I spend a lot of time and energy on my books. Every author does. And personally, I don’t want to spend energy writing a story about how sad and horrible it is to be gay and how everyone hates all gays. Sorry, I just don’t want to focus my mental energy there. Similarly, I don’t write contemporary stories about gay teens on the streets. Or about people who get beaten up walking home from a club after they got a little too handsy in full view of the wrong drunk asshole. Or people who subtly get their work hours reduced after mentioning their sexuality. I know these things happen, I know they make powerful stories that deserve to be told, I know many authors write them well. But I don’t choose to write about them.
I think it’s okay that I don’t want to write those things. I think I should be able to write whatever kind of story I want to write.
and… Because I have done a shit ton of researching on the subject at this point, I feel confident in saying it is not only “realistic,” but probable, that a set of middle class parents in 1795 would have been at least mildly tolerant of their son’s sodomite ways. Would theirs have been a common tolerance? I don’t know. I doubt it. But I don’t think it would have been very rare, either.
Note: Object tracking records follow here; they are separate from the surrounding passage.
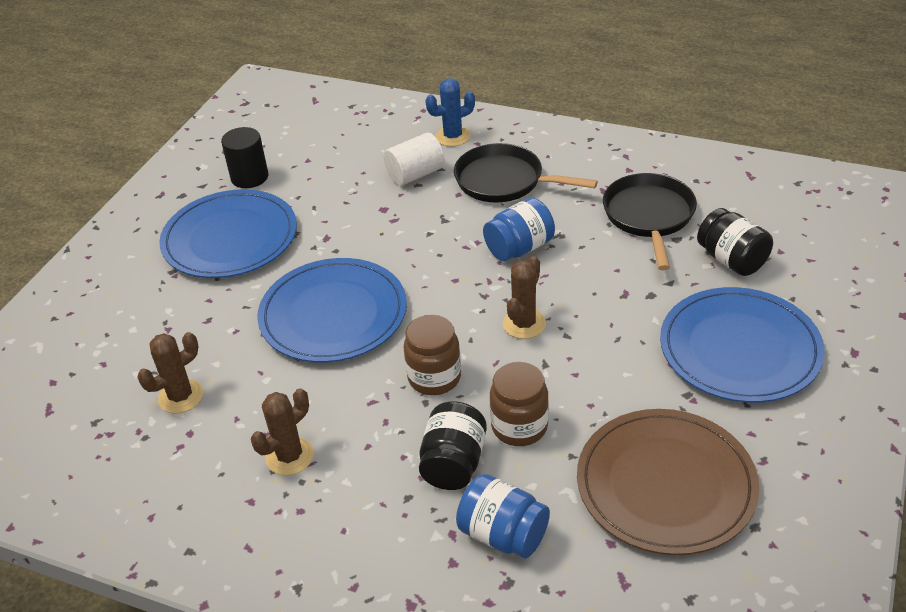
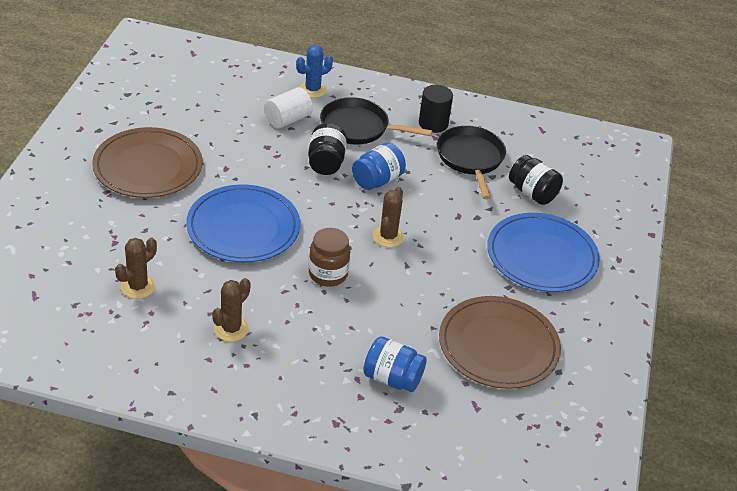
camera: 15 degrees left, 0 degrees up
blue plate [159,189,297,278] -> brown plate [92,127,203,198]
black cylinder [221,127,268,188] -> black cylinder moved to [419,85,453,133]
black jar [419,401,487,490] -> black jar moved to [308,123,347,175]
brown jar [490,362,549,446] -> none

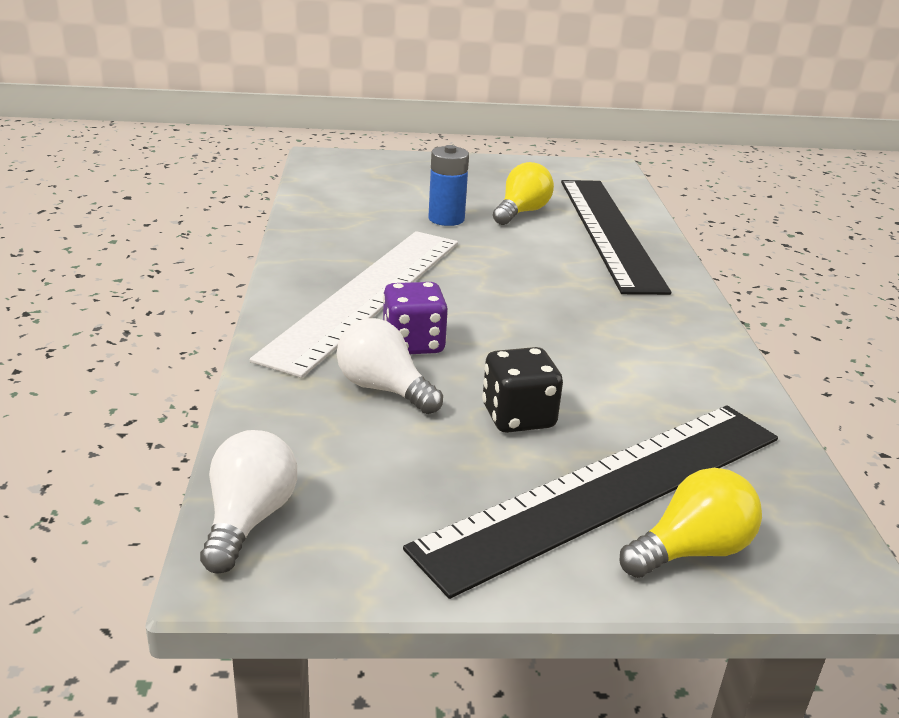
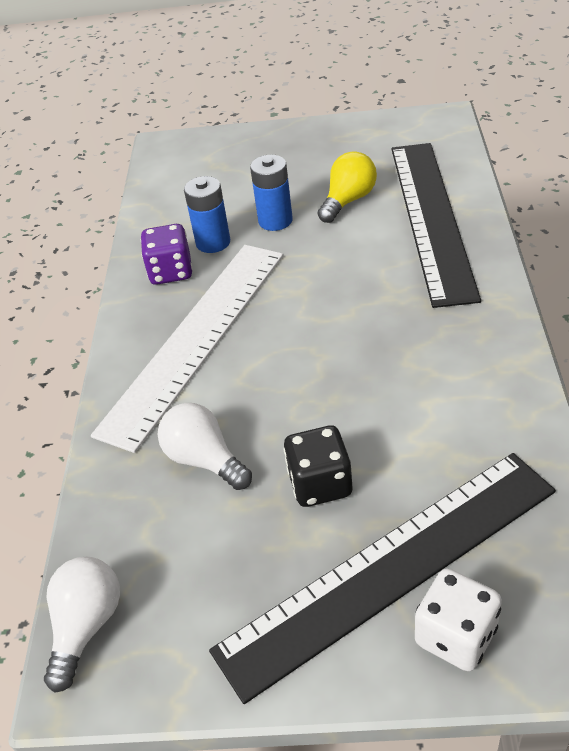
camera: 10 degrees right, 15 degrees up
purple dice [383,282,448,354] -> purple dice moved to [141,224,193,285]
yellow light bulb [619,468,762,578] -> white dice [415,568,502,672]
none -> blue battery [184,176,230,253]

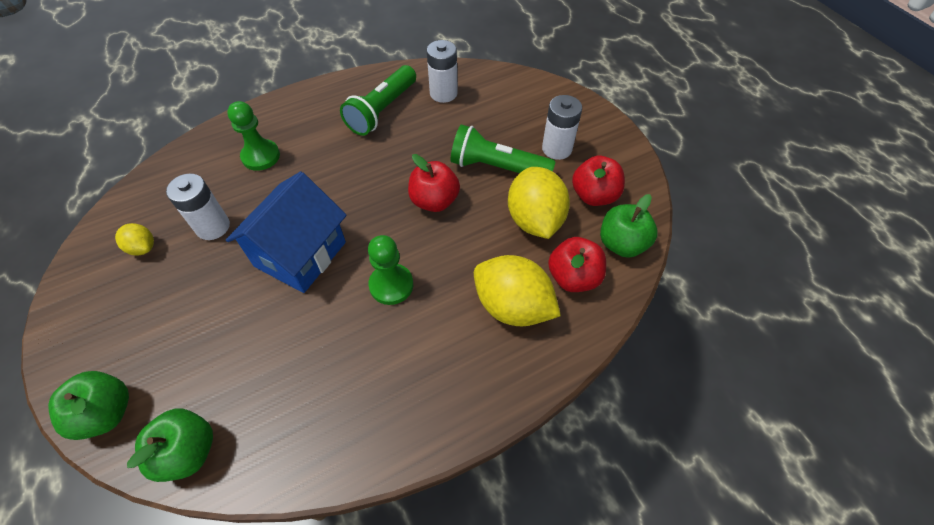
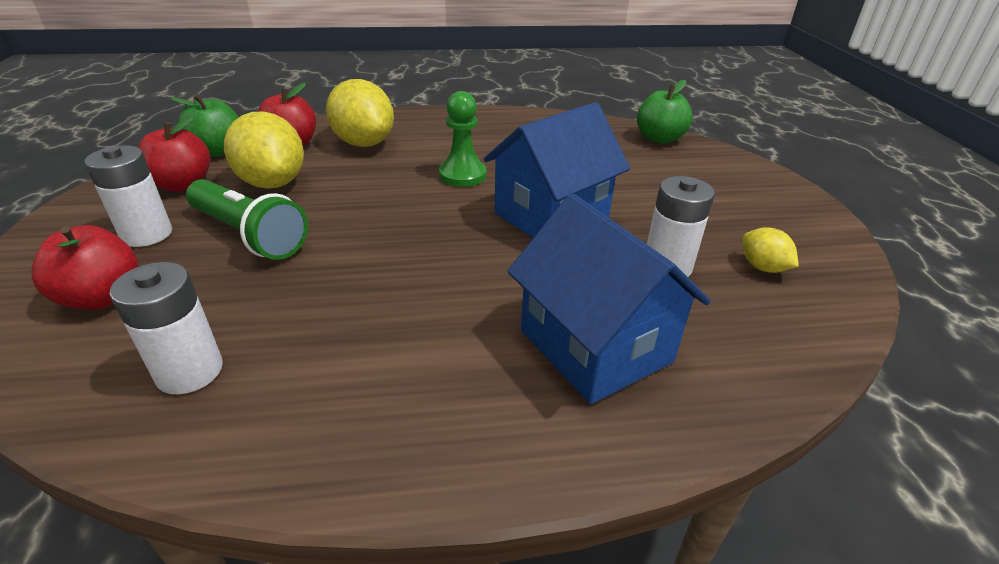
camera: 160 degrees left, 20 degrees down
green apple [48,371,129,440] -> none
green pawn [227,101,280,171] -> blue house [508,194,710,404]
green flashlight [340,65,416,136] -> none
red apple [408,154,460,212] -> red apple moved to [31,225,139,310]
yellow lemon [508,167,570,239] -> yellow lemon turned 45 degrees counterclockwise [224,111,304,189]

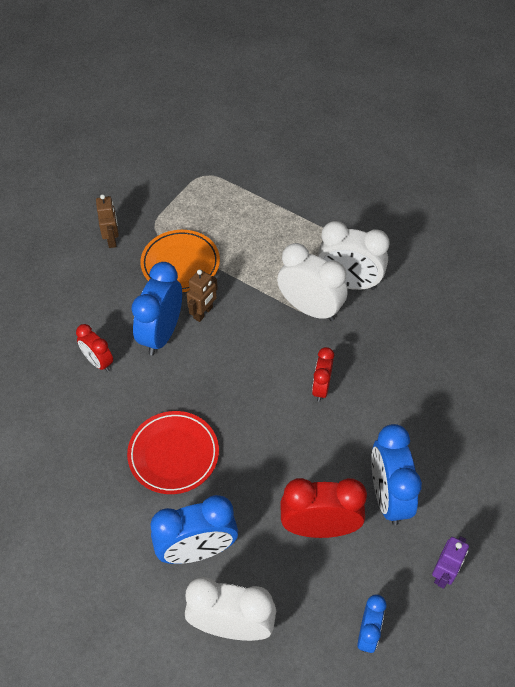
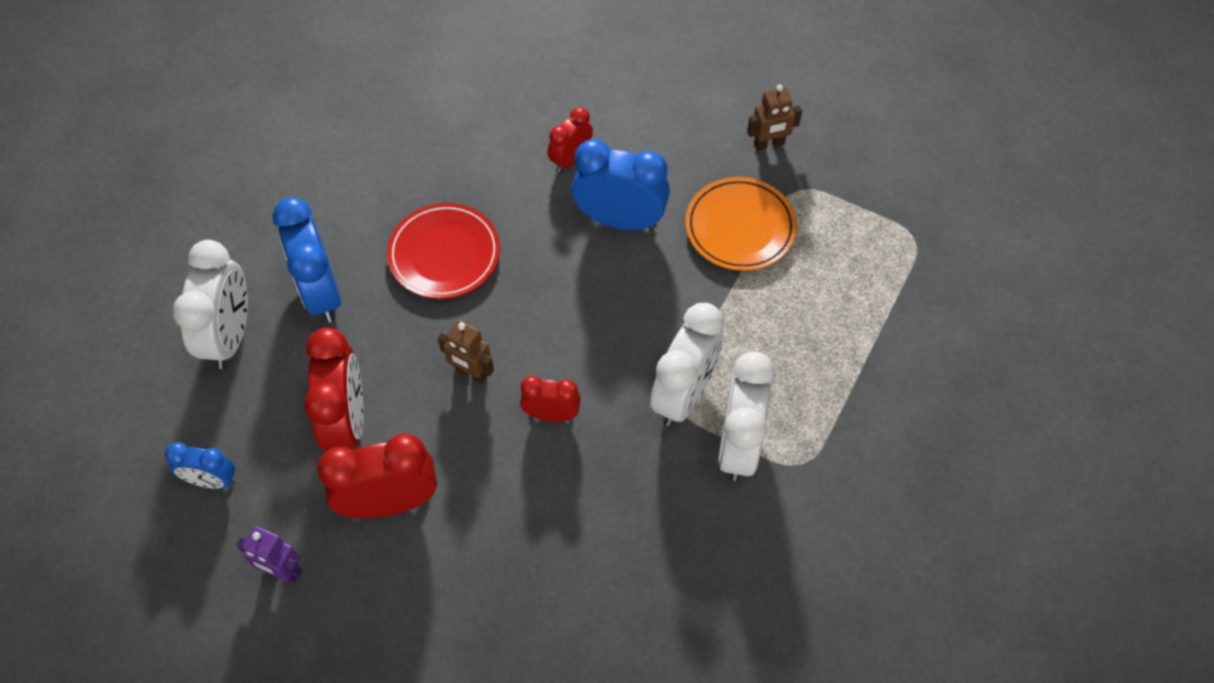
camera: 85 degrees right, 5 degrees up
brown robot [186,269,218,322] -> brown robot moved to [438,320,494,384]
blue clock [371,424,422,525] -> red clock [317,433,437,518]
I could throw a lot of facts around (because I’m obsessing) but instead, I will throw this out there for consideration: Did any gay men survive undetected and get forced into a “straight” marriage? How about women in the same situation? Did they have children? Would they not be parents, too? Would they also call for their son to be hanged, if they found out he was gay like them?
If we can accept it is possible, even if it’s rare, that a parent would tolerate their child’s “crime” of sodomy, then why are we so eager to cover that up? Why do we, through historical romance, perpetuate the idea that the past was so hostile? Why is it so easy for us to believe homosexuality was such a detestable, unforgivable crime? Is it to make ourselves feel better about how far we’ve supposedly come? Or is it that, when people reach for a historical m/m romance, what they are really wanting and expecting is the titillation of taboo sex?
Whatever the reason, the result is a continuation of the erasure of QUILTBAG history. There were QUILTBAG people all throughout history, in every country and during every time period. They existed and oftentimes thrived, even in unfriendly circumstances. They contributed to society and they had families and even communities who loved them. Just like they do now.
I want to write about those people. I realize this means my story will not mesh with many popular fantasies about the past. But I don’t write those fantasies, I write mine.
I think a good video on this topic is Chimamanda Ngozi Adichie‘s “The Danger of a Single Story” which I highly recommend viewing.